[Records from a data source]
────────

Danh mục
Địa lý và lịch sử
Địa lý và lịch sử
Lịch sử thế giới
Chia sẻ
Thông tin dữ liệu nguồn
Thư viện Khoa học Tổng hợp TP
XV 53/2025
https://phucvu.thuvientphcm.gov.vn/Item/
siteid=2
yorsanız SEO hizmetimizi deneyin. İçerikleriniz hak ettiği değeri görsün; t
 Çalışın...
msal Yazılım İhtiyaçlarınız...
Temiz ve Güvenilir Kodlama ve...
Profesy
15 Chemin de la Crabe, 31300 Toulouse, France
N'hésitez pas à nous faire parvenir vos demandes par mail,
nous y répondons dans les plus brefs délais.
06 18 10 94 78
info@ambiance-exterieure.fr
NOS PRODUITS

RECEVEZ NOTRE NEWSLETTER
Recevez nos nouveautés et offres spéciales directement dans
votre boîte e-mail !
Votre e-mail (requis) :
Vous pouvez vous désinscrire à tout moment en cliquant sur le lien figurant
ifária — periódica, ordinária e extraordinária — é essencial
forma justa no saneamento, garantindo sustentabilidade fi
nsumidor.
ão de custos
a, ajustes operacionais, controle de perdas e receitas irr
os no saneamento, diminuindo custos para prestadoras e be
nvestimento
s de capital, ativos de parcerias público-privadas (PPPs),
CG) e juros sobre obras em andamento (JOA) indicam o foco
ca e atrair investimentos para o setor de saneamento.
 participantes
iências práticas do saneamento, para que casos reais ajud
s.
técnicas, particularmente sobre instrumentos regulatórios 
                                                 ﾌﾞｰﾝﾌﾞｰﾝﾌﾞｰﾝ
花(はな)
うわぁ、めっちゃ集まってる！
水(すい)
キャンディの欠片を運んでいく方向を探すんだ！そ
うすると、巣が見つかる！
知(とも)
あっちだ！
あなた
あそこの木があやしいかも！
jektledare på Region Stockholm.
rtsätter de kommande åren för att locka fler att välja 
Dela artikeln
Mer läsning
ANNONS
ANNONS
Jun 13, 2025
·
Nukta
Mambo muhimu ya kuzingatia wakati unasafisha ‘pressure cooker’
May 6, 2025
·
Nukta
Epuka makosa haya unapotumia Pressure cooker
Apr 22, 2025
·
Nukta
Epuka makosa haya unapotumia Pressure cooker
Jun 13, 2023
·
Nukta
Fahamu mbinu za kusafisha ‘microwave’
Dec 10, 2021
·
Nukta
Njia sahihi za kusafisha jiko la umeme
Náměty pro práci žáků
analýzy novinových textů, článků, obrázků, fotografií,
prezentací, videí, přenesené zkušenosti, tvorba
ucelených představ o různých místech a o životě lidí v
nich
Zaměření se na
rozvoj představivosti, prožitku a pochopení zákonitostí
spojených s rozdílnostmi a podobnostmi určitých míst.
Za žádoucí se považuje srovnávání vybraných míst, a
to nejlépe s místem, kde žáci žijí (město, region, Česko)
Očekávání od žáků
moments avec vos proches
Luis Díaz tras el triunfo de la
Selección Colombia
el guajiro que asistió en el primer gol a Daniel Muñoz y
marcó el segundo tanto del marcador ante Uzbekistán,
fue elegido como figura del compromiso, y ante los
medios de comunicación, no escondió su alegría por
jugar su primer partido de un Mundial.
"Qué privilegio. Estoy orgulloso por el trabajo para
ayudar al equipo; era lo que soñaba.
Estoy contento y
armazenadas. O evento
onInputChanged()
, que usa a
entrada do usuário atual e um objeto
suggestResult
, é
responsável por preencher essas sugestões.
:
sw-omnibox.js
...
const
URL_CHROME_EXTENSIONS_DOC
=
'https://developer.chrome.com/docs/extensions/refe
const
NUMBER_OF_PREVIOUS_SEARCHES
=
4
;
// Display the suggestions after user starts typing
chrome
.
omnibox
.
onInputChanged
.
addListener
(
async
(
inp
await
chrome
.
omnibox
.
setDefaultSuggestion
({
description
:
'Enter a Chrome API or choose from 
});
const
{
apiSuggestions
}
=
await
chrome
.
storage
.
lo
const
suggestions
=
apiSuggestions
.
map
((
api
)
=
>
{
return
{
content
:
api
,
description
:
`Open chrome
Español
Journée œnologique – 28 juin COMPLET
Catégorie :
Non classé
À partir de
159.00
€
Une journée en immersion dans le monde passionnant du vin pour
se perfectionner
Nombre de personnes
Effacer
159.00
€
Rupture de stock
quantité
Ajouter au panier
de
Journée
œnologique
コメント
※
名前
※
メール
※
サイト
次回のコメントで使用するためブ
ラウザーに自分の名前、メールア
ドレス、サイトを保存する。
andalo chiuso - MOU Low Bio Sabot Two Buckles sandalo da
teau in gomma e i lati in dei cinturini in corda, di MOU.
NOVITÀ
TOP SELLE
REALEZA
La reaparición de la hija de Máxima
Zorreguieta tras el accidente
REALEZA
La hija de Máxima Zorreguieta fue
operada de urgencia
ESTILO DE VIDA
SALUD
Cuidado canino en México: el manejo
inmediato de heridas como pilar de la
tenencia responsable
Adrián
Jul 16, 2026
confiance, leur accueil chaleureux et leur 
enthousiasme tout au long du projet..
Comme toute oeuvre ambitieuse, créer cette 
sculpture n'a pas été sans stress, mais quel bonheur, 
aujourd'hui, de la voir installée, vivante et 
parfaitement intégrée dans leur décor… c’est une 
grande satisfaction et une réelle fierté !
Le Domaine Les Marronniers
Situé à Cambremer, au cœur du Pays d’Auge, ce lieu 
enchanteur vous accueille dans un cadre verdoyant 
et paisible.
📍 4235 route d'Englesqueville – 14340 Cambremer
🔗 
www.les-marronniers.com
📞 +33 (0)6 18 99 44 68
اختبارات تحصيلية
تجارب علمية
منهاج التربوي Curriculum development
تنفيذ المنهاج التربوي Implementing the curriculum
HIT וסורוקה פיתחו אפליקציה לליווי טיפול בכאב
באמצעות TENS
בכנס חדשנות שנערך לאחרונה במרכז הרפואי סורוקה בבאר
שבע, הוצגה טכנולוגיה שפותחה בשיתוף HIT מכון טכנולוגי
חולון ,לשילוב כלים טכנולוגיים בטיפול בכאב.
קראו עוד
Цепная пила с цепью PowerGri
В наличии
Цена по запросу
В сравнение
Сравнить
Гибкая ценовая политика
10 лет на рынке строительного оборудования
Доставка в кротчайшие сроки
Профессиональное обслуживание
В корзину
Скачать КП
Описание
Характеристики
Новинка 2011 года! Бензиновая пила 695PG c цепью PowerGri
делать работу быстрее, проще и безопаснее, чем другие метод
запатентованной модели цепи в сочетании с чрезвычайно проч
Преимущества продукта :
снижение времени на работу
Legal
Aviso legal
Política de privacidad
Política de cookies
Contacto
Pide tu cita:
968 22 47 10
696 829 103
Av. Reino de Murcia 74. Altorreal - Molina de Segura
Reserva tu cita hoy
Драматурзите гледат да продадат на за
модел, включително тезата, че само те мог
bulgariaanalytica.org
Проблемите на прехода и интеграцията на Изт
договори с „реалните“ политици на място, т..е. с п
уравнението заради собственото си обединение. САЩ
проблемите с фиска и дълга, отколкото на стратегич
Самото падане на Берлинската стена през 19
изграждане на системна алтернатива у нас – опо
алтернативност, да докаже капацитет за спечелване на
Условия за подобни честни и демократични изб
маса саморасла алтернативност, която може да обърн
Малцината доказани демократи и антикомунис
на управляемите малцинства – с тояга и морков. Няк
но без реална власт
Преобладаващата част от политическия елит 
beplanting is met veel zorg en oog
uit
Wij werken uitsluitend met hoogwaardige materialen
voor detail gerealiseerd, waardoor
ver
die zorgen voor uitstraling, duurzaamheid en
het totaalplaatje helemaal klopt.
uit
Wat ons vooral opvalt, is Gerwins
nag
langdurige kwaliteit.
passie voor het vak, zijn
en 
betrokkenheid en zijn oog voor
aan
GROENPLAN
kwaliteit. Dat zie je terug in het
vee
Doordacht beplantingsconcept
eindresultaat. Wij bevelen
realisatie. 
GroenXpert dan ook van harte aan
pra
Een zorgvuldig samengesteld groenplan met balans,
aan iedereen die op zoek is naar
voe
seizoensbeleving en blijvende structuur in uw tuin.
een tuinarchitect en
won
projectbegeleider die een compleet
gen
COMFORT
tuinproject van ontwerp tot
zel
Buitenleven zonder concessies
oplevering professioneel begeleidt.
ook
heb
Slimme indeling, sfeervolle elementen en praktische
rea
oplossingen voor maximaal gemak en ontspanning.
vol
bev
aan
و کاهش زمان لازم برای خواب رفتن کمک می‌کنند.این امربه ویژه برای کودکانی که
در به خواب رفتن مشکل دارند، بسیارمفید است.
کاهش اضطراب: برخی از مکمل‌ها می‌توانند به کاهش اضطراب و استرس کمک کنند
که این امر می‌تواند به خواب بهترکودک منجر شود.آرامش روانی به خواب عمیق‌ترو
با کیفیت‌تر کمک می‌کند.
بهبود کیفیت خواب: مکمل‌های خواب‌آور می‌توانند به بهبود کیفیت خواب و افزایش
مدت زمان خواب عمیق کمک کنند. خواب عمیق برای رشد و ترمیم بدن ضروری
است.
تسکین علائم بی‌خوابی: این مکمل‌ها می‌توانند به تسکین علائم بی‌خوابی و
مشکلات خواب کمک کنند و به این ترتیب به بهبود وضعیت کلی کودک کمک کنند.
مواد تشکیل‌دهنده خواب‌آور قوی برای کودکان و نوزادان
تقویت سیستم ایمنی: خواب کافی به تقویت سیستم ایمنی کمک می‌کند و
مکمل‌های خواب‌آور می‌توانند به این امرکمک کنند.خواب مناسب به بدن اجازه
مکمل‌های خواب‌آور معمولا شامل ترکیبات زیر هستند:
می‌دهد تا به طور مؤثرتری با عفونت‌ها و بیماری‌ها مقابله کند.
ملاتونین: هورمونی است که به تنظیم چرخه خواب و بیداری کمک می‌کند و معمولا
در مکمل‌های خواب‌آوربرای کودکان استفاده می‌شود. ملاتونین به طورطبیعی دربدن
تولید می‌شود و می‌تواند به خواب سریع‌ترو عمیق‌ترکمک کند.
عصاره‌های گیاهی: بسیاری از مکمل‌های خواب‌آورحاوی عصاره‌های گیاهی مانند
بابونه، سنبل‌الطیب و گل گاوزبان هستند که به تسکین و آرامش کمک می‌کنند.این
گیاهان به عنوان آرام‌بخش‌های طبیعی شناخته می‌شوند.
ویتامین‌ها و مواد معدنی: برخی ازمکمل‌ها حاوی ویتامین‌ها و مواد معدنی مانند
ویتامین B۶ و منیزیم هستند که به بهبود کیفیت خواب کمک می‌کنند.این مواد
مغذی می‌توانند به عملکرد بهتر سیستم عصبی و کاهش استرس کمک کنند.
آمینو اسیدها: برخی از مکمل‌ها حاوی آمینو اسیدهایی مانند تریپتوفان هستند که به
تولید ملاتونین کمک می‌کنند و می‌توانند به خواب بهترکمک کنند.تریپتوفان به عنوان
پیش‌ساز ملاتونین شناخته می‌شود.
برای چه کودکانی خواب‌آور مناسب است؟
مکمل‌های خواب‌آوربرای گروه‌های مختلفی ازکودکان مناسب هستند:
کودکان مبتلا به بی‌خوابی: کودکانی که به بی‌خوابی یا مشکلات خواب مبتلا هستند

────────

§ **EXERCISE DESCRIPTION**: For the string "kwaliteit", go through the entries above and copy each line where it occurs.

§ **EXERCISE RESULT**:
langdurige kwaliteit.
kwaliteit. Dat zie je terug in het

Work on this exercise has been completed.